Was dem Ganzen aber die Krone aufsetzt, ist die Materialgüte und Verarbeitung im Innenraum. Hartes, schlecht entgratetes und unsauber eingepasstes Plastik wohin das Auge blickt. Hier hört und fühlt sich alles unterhalb der quer verlaufenden, silbrig lackierten Plastikblende hohl und billigst an. Einschließlich der Türtafeln und des freistehenden Displays. Das sieht zwar nett aus, wirkt aber äußerst fragil und knarzt bei der zartesten Berührung munter vor sich hin.

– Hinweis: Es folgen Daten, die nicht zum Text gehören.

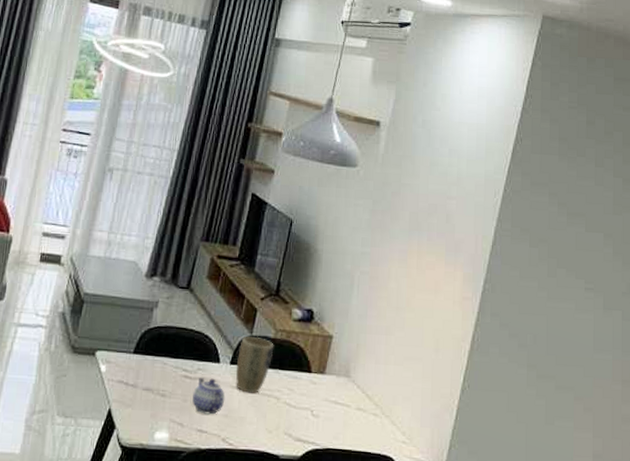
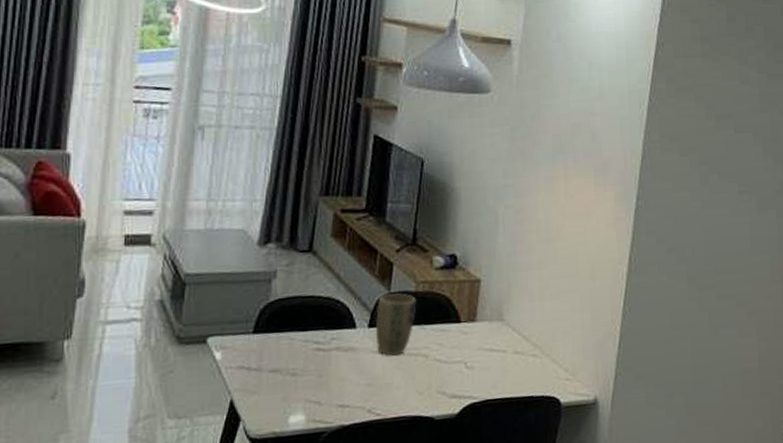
teapot: present [192,377,225,415] -> none [329,346,367,387]

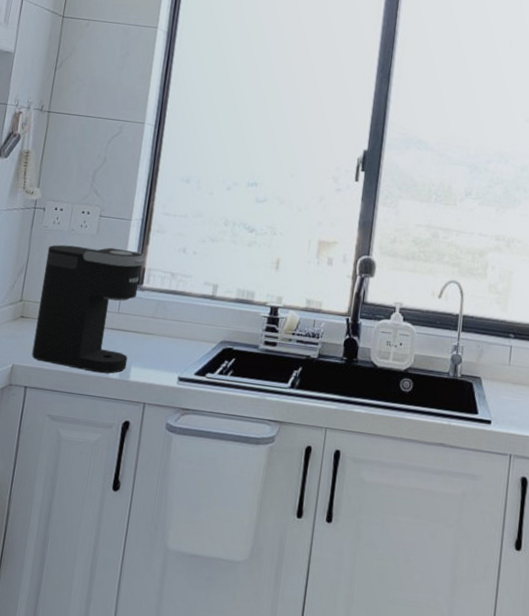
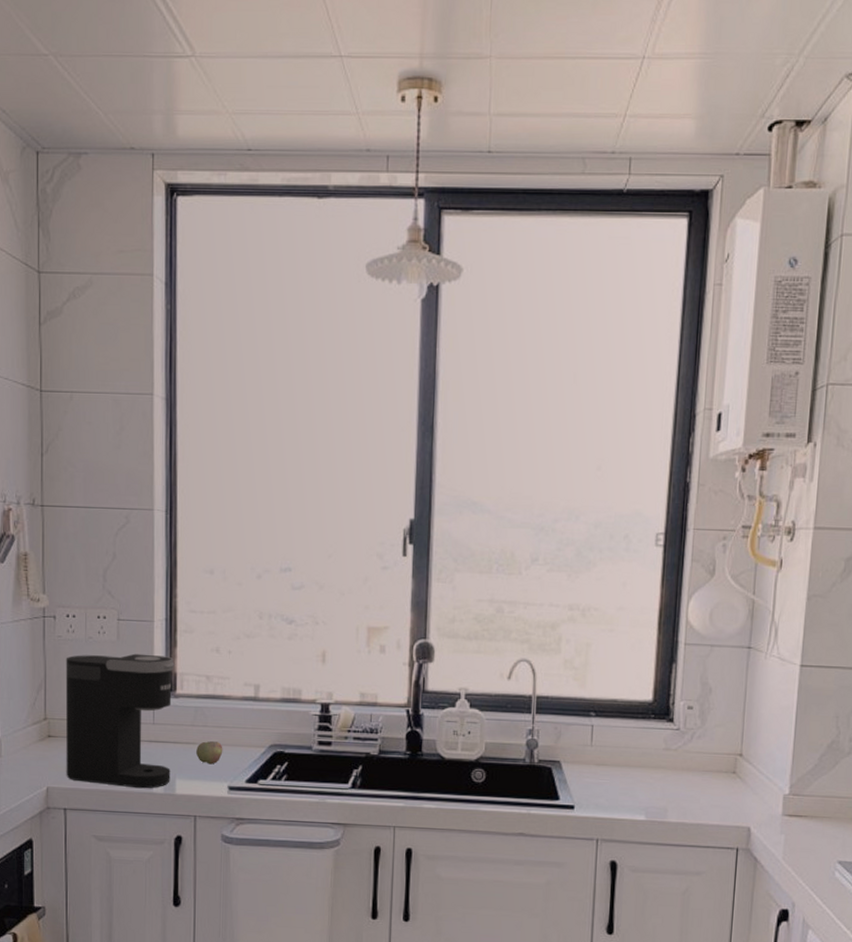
apple: none [153,333,178,355] -> present [196,741,223,765]

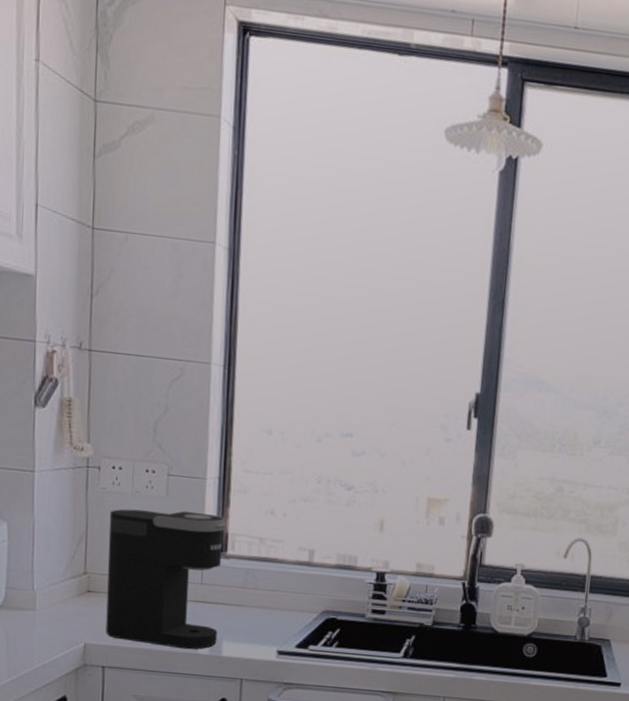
apple: present [196,741,223,765] -> none [245,604,274,628]

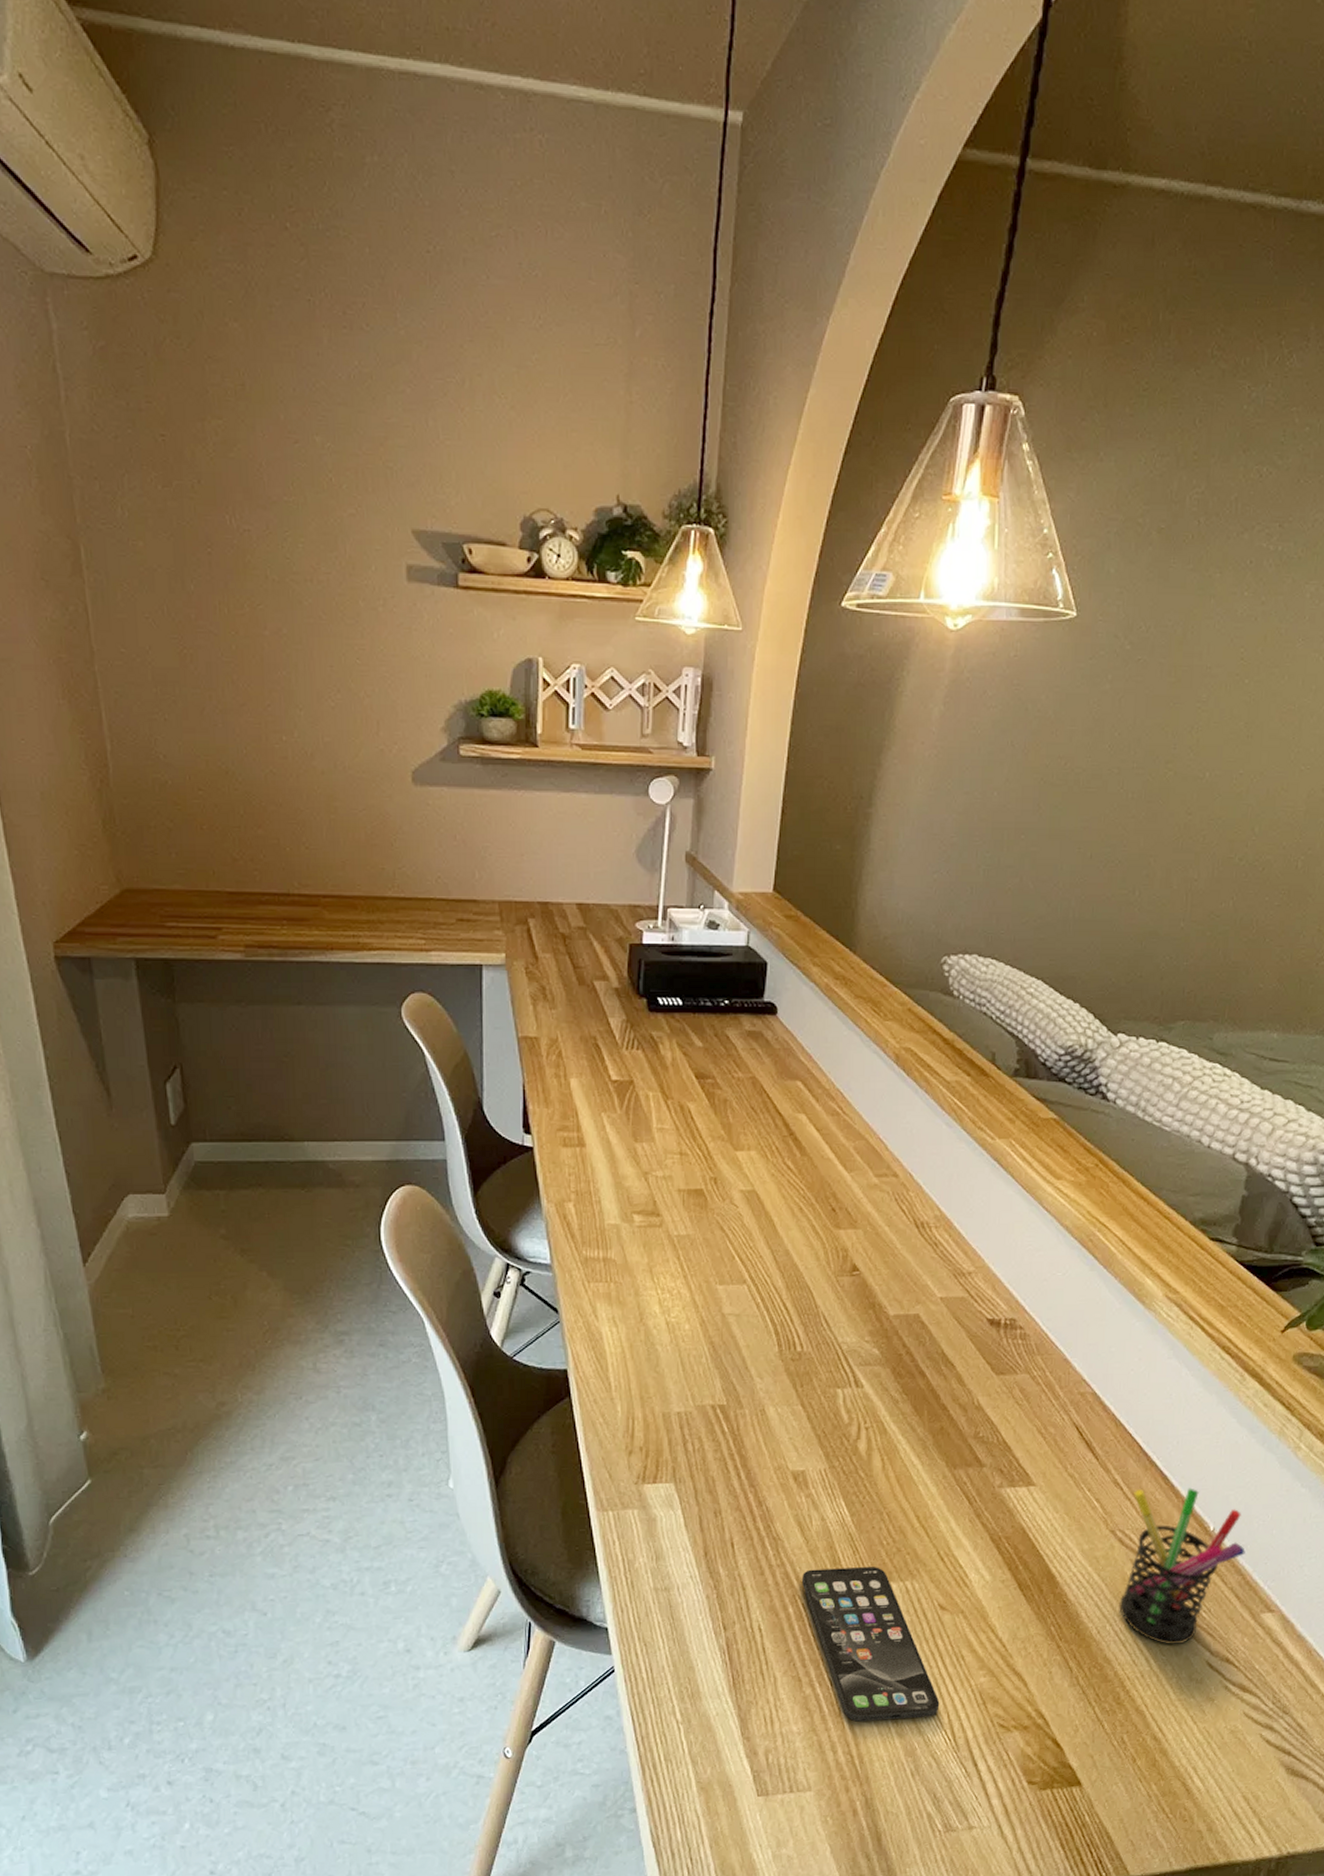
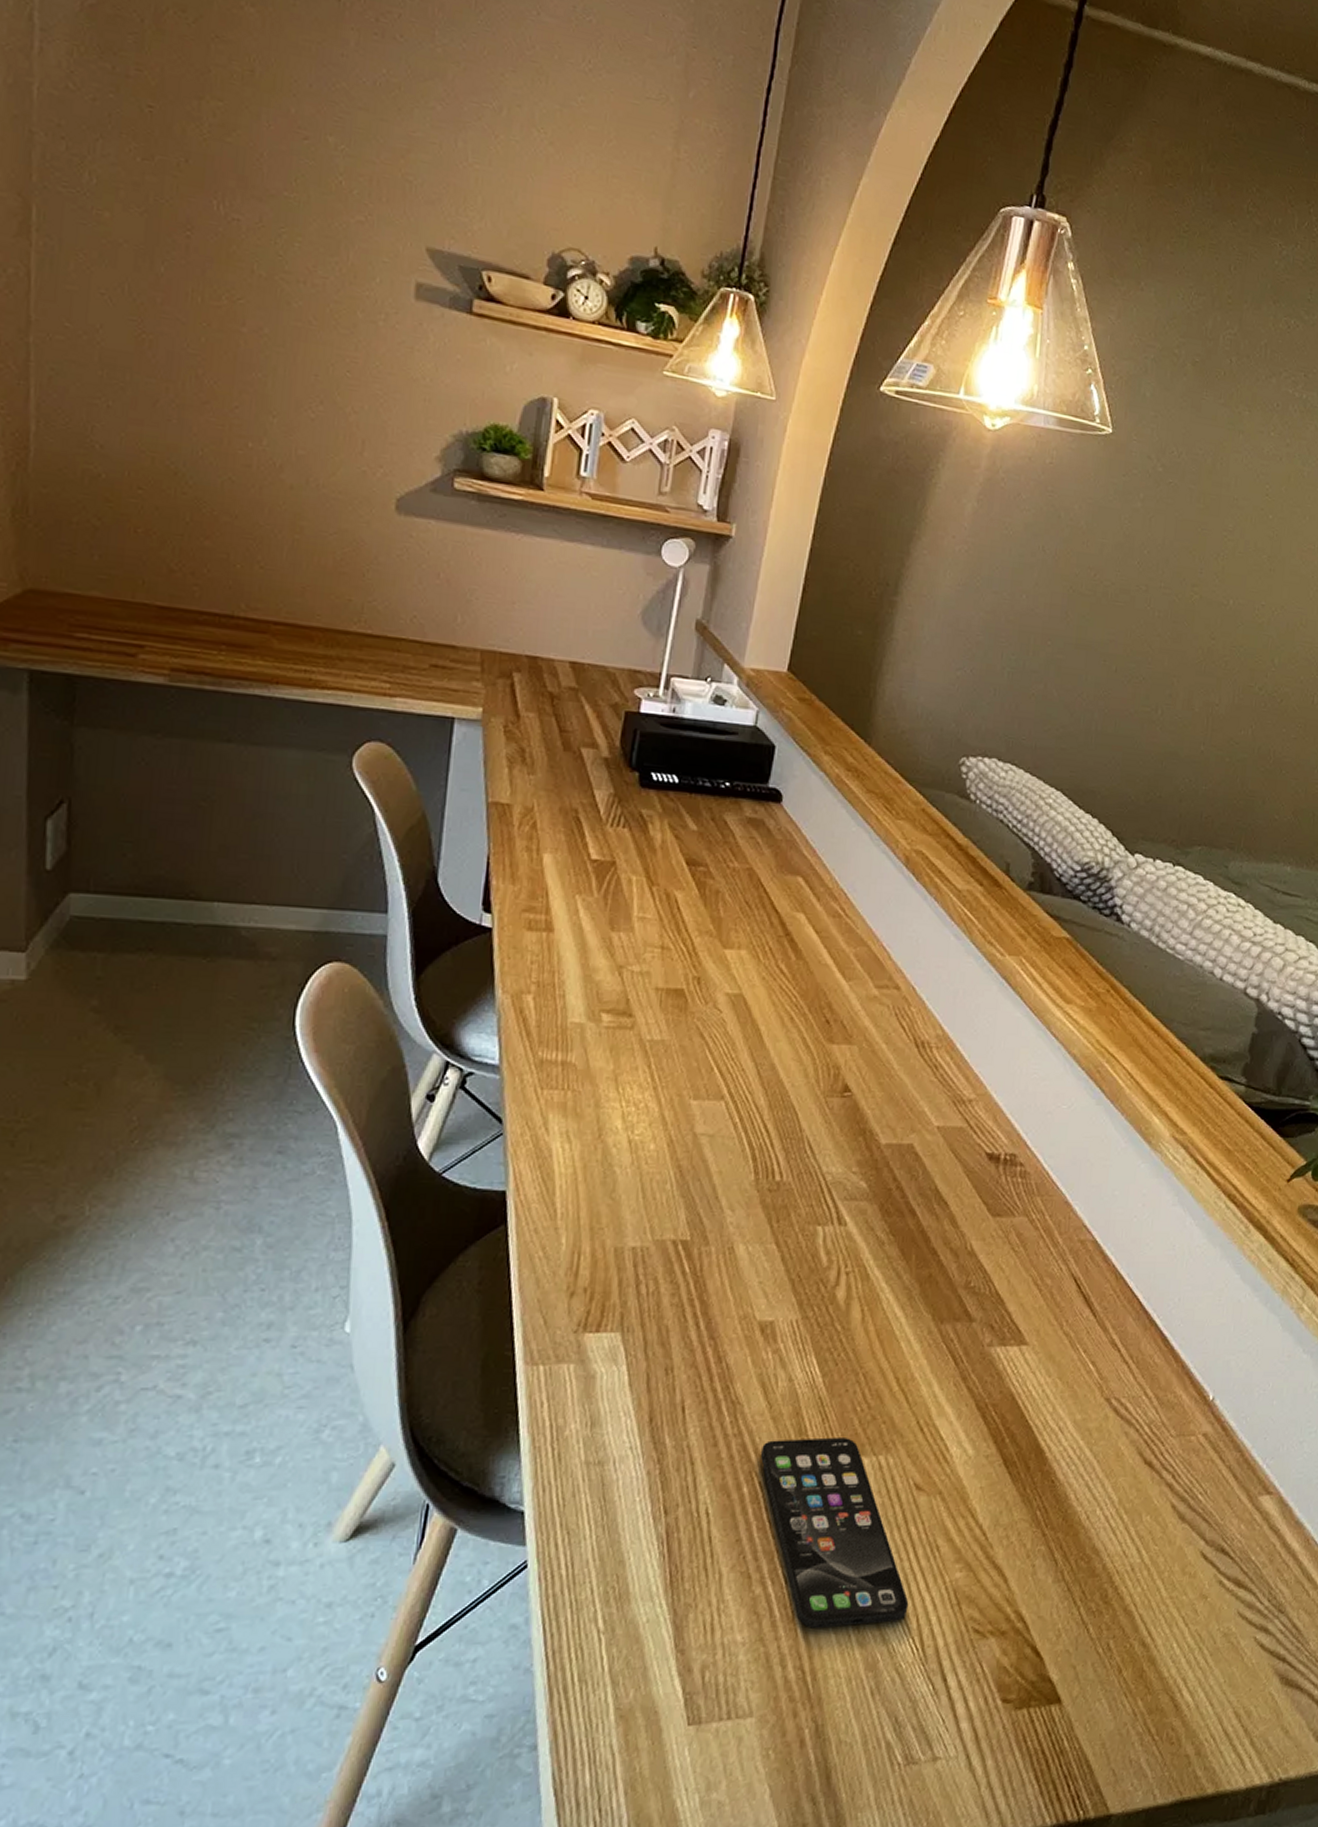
pen holder: present [1119,1488,1245,1645] -> none [1111,1351,1245,1532]

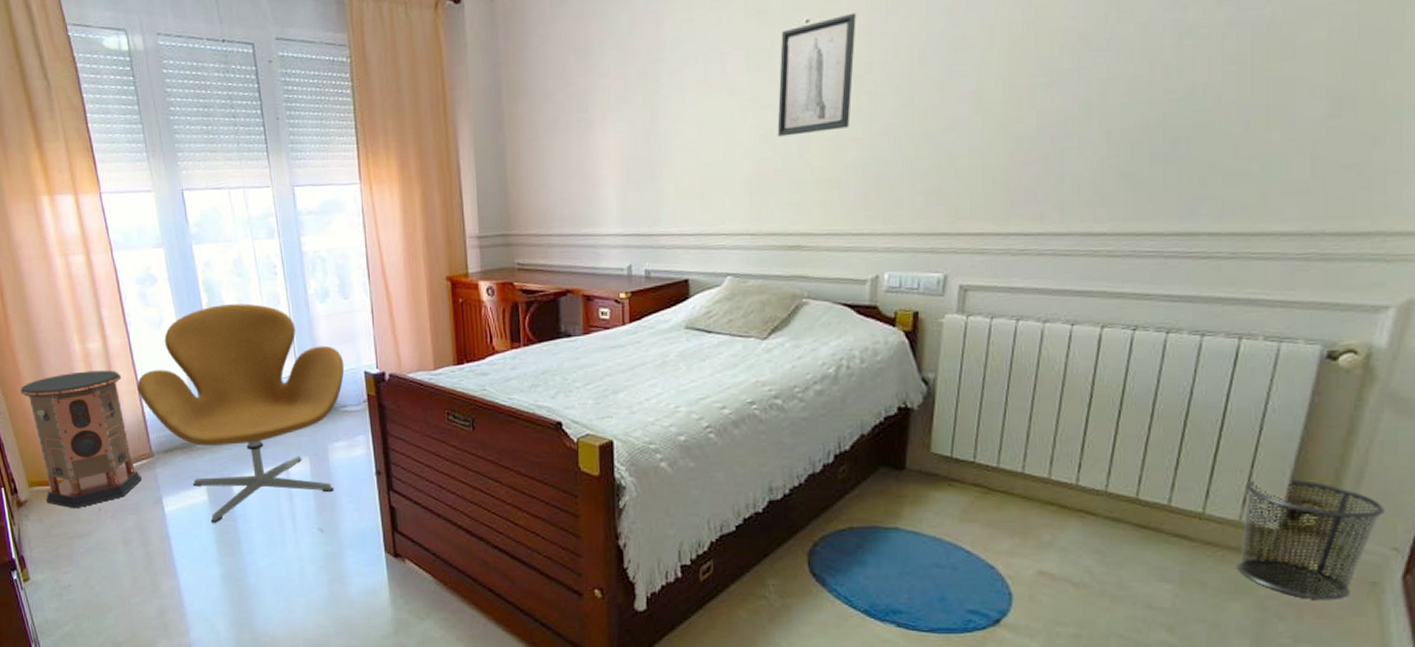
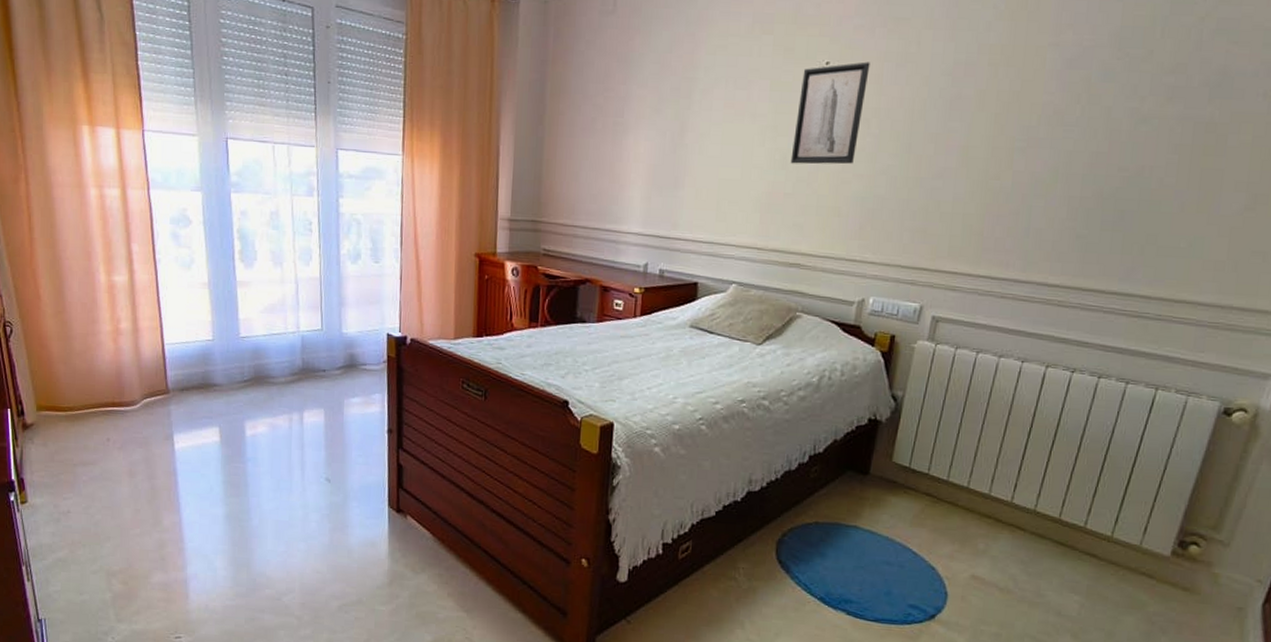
speaker: present [20,370,142,509] -> none [38,302,155,437]
armchair: present [137,303,345,523] -> none [160,254,369,464]
waste bin: present [1237,479,1385,601] -> none [1134,512,1255,621]

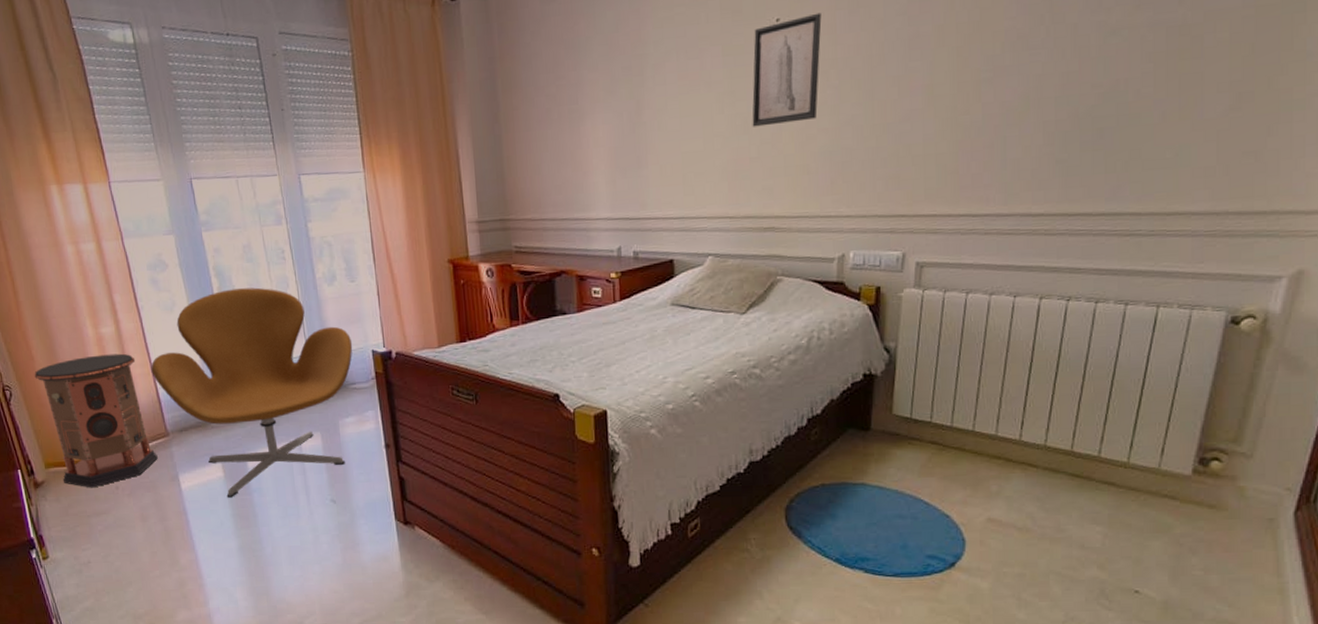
speaker: none [38,302,155,437] -> present [34,353,158,488]
armchair: none [160,254,369,464] -> present [151,287,353,498]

Über die Langzeitqualität der Materialien im Innenraum möchte ich mir kein Urteil erlauben. Aber ich kann mir in etwa vorstellen, welches Knister- und Klapperkonzert man sich anhören muss, wenn man seinen 3er auf harte 18 oder gar 19" Runflat Bereifung stellt und diese den Innenraum in Zusammenarbeit mit der straffen Federung über 1-2 Jahre weichgeklopft haben. Auch eine Form der Unterhaltung - siehe Kapitel Radio.
Nachtfahrten sind mit den Serien-Scheinwerfern ebenfalls kein Vergnügen. Fleckige Ausleuchtung, kaum Reichweite, nur ein heller Klecks direkt vor dem Fahrzeug... Xenon ist daher ein absolutes Muss.
In jedem Fall wird auch beim 3er klar, warum BMW der Presse für Vergleichstests immer voll ausgestattete Fahrzeuge liefert. Mir ist jedenfalls lange kein Artikel mehr in den einschlägigen Publikationen begegnet, bei dem ein BMW mit Seriensitzen und karger Basisausstattung angetreten wäre.
Keine Frage: Wer seinen 3er mit Optionssitzen, HiFi-System, Holz oder Alu und Leder aufwertet, kann sich einen ansehnlichen Innenraum zaubern - kommt dann aber selbst für den Basisdiesel kaum unter € 36.000 weg und muss trotzdem mit einer Mittelkonsole und Türtafeln aus Hartplastik leben. Addieren sich dann noch Xenon und Automatik dazu, nähert man sich auch ganz schnell Bereichen, die mit "Mittelklasse" nichts mehr zu tun haben.
Wer es bei der Serienausstattung belassen möchte oder das aus finanziellen Gründen muss, sollte sich definitiv woanders umsehen. Denn das, was BMW hier auf die Räder stellt, hat mit Premium nicht einmal in Ansätzen etwas zu tun. Das ist schlichtweg eine unschöne Art der Renditeoptimierung und ich frage mich ernsthaft, wie es BMW dennoch gelingt, die Fahrzeuge in dieser Form unter die Leute zu bringen.